Moats arraigns multiple defendants virtually, addresses bond issues


TAYLOR COUNTY—While the COVID pandemic carries on, many hearings are being held virtually. In addition to arraignments held in the Taylor County Circuit Courtroom recently, the Honorable Judge Alan D. Moats presided over numerous cases held via TEAMS.

A total of five cases were heard for defendants currently incarcerated in the Tygart Valley Regional Jail (TVRJ), two more for individuals housed in the North Central Regional Jail (NCRJ) and a final hearing was held remotely for an inmate in the Northern Regional Jail (NRJ).

Among the cases from the TVRJ was that of 49-year-old Clinton Keith Beavers, who was recently indicted by the grand jury for attempted grand larceny.

When it came time to address bond, Defense Attorney Greg Michaels reveled that a $10,000 bond had been set, but that his client was unable to post it.

“At the time of the crime, Mr. Beavers was under the influence. If the court sees fit to reduce his bond to a personal recognizance (PR) bond, the state would ask that he be placed on bond supervision through the Taylor County Community Corrections Program,” voiced Taylor County Prosecutor John Bord.
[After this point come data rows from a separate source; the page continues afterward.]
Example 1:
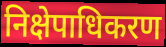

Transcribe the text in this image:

निक्षेपाधिकरण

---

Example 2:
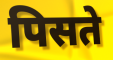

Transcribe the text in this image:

पिसते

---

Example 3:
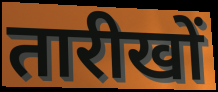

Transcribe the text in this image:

तारीखों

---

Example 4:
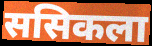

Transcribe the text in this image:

ससिकला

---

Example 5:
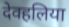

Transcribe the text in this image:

देवहलिया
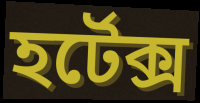
হর্টেক্স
Beavers admitted to the court that prior to his incarceration, he had been using Suboxone, smoking marijuana and drinking alcohol.

“I don’t have an issue letting you out, but this certainly cannot keep happening,” Moats declared. “I will release you to Community Corrections for supervision, but all of this has to stop. I can’t allow you to endanger the community or yourself.”
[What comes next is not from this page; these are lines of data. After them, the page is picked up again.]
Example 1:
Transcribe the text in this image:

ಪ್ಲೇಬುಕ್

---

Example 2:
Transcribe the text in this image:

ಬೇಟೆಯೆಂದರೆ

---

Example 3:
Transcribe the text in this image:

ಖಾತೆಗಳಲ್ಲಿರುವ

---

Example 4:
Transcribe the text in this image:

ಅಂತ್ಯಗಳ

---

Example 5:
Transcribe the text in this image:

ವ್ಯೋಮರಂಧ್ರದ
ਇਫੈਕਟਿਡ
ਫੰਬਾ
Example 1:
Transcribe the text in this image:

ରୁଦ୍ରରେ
With that, he ordered that a PR bond would be set for Beavers.

Additionally, Zachary Stevens, age 36, of Grafton, was present via TEAMS after being picked up on a felony escape warrant. 

A motion was made for a revocation hearing to be held, and Moats ordered that Stevens would remain jailed until that hearing.

A bond hearing was also discussed for William J. Ward, who faced indictment for felony escape.

According to Bord, Ward had been directly indicted and bond had not been addressed. Moats ordered that the defendant would remain in the regional jail until that hearing.

Brian Marquis Knighten, age 38, of Waynesboro, MS, faced arraignment for two counts of wanton endangerment involving a firearm, persons prohibited from possessing firearms, unlawful assault and kidnapping.

According to Bord, the defendant, who was wanted in Mississippi for a parole violation, was facing additional charges by the state.

Previously a $20,000 cash only bond had been reduced to a $10,000 surety bond in May, however Knighten had not been able to make bond.

Moats ordered that his bond could continue.

Shane Allen Grow, age 40, of Grafton, rounded out the TVRJ cases, as he was arraigned on a felony escape charge.

Kenneth L. Riley, age 54, of Bridgeport, bit who is currently housed in the NCRJ, was arraigned on the charge of burglary, after being assigned counsel, Tyler Reseter, in his case.

It was revealed that the defendant was currently being held on a seven to 105 year term out of Harrison County, so bond was not an issue.

Another inmate at the NCRJ, Charles P. Martin, age 32, of Carolina, WV, was arraigned for fleeing in a vehicle from law enforcement, showing reckless indifference for the safety of others.

Martin is currently being held on a breaking and entering charge out of Marion County, but because his $30,000 bond set in Taylor County was never revoked, Moats ordered that I may continue.

Finally, an internet call was placed to the Northern Regional Jail to address 18-year-old Grafton resident Jeffrey Isaac Edward Davis’ arraignment for two counts of incest.

When addressing the matter of bond, his attorney Greg Michael shared that even if his client were able to post the $100,000 bond issued, he had nowhere to live.

Moats told Davis that if he could come up with a home plan, he would address a potential reduction in bond, however, until that time, his $100,000 bond stood.

During the arraignments, Moats entered not guilty pleas on behalf of the defendants, allowing their attorneys 30 days to obtain discovery and file motions in their cases.

All defendants are innocent until proven guilty, and each are awaiting hearings and trials for their alleged crimes. 

A trial date of January 22, 2022, was set for all the above-mentioned cases.